-- What is required --
Retrieve each line that contains the word "pinky" from the entries below.

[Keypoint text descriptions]
=== Section Start ===
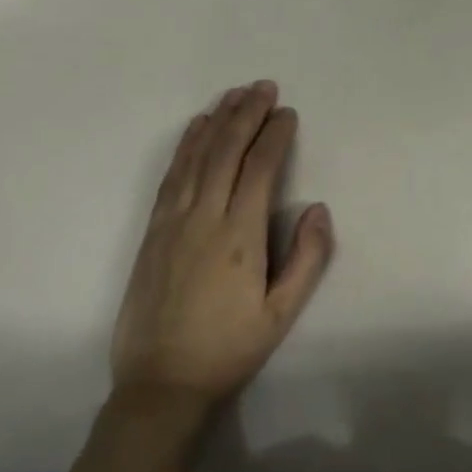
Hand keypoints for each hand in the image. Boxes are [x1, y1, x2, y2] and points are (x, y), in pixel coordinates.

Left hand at [109, 81, 333, 423]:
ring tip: (235, 94)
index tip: (288, 113)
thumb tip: (318, 208)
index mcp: (239, 235)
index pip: (259, 168)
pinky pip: (172, 174)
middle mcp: (204, 216)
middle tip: (264, 86)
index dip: (275, 136)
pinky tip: (196, 128)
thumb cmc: (228, 349)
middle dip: (247, 114)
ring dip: (217, 120)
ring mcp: (173, 220)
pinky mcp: (153, 229)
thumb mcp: (280, 314)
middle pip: (227, 150)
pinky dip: (187, 145)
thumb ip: (306, 259)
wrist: (159, 384)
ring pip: (197, 156)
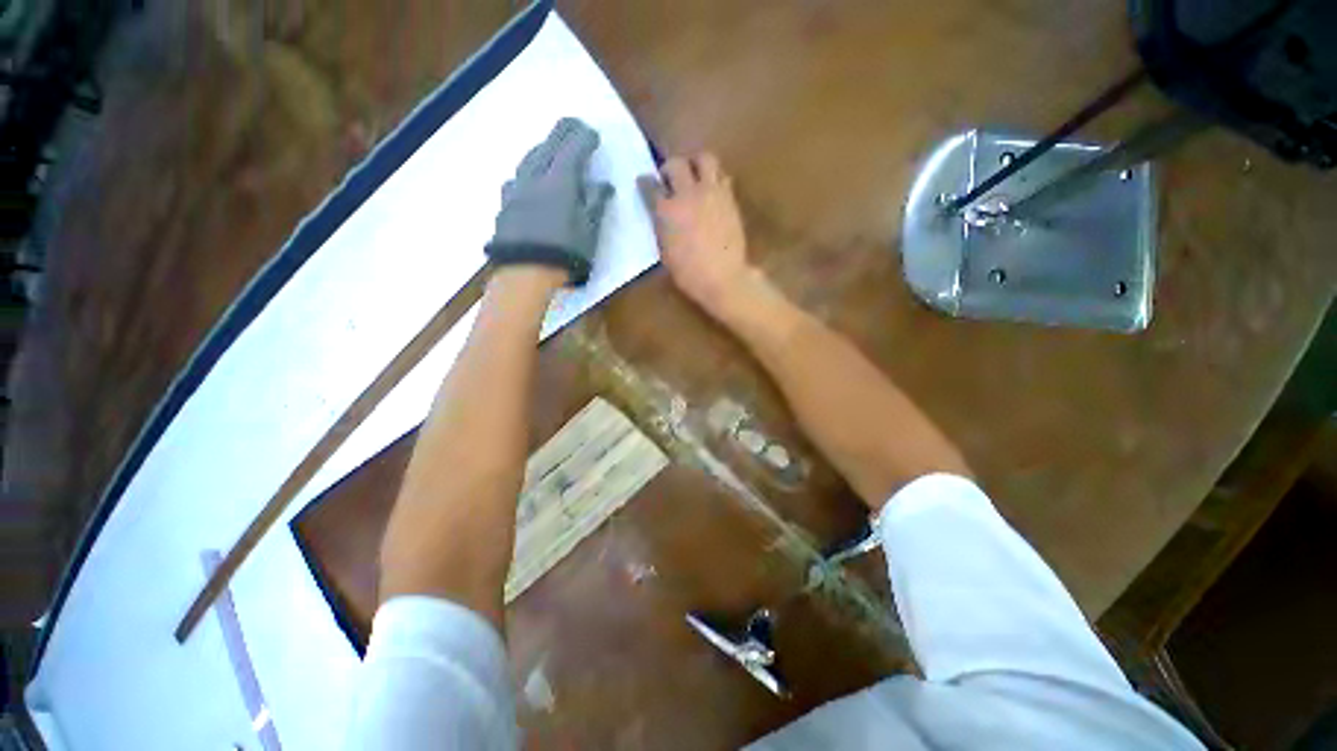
=== Section End ===
-- Result of the exercise --
pinky pip: (172, 174)
pinky tip: (196, 128)
pinky mcp: (153, 229)
pinky dip: (187, 145)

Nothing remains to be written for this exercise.